Positivity and vision are critical to the success of a leader, according to outgoing Chamber of Commerce and Industry WA Chief Executive Officer Deidre Willmott.

Willmott was a fitting guest at CCI’s last Lighthouse Leadership luncheon for 2017 on Monday, regaling the crowd of 150 with stories from her extensive career and the lessons she has learned on her journey.

Since starting her career as an industrial relations lawyer in Perth, Willmott has worked with some impressive leaders in high profile roles. She was Senior Executive for Fortescue Chairman Andrew Forrest, and for the Melbourne Commonwealth Games, and Chief of Staff to WA Premiers Richard Court and Colin Barnett.

She says the most effective leaders she has seen had a clear vision that they were able to effectively communicate.

“The leaders I’ve seen have that vision which they totally believe is achievable, and they totally believe that it’s really important to everybody involved that it is achieved,” she says.

“Those leaders also inspire people to do things and reach targets they never believed they could.”

Willmott said she had seen the impact positivity had on the leaders she had worked with and had tried to implement that optimism throughout her own leadership roles.

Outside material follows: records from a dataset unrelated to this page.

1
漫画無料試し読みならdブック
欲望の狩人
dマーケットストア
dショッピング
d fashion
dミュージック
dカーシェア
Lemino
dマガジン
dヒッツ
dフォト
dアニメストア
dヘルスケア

“Some of the leaders I have worked with have confessed to me well after the event that they did have doubts, but at the time nobody saw them,” she said.

“I make an effort to be positive and optimistic. Some days you don’t feel particularly energetic but you need to find that energy.”

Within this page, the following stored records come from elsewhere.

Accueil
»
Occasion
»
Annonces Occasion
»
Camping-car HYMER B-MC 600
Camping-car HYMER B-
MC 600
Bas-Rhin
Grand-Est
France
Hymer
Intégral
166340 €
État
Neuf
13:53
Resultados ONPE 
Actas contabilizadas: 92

When asked how she found so much professional success, Willmott said her tactic was a simple one: “My approach has always just been doing your best every day and opportunities will come along.”

“I think my career shows that I’ve always been interested in new opportunities and I would say those opportunities have come because I’ve tried to work really hard to achieve things on the way.”

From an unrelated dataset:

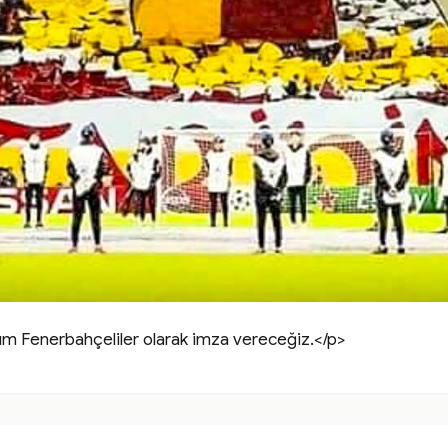
tüm Fenerbahçeliler olarak imza vereceğiz.</p>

Gender equality is a passion for Willmott and she told the crowd that when she entered law, the balance was way off. But fortunately, she had always felt she had been able to progress her career.

“When I left university, there were more women in law school than men but within the profession there were no women partners, no women judges and no women on senior counsel,” she said.

She said something isn’t working in the current workforce and it needed to be addressed, which is why she joined the group CEOs for Gender Equity.

“I look around now and I say: ‘Where is everybody and why is the research telling us that women are still dropping out of law and engineering and various industries four or five years into their careers?’,” she said.

“Why does WA still have the worst pay gap in Australia? Individuals can tell a very positive story but the data shows something is still not working.”

Wilmott confirmed her last day at the helm of CCI would be 23 February  2018 and that she would focus on family and other board positions.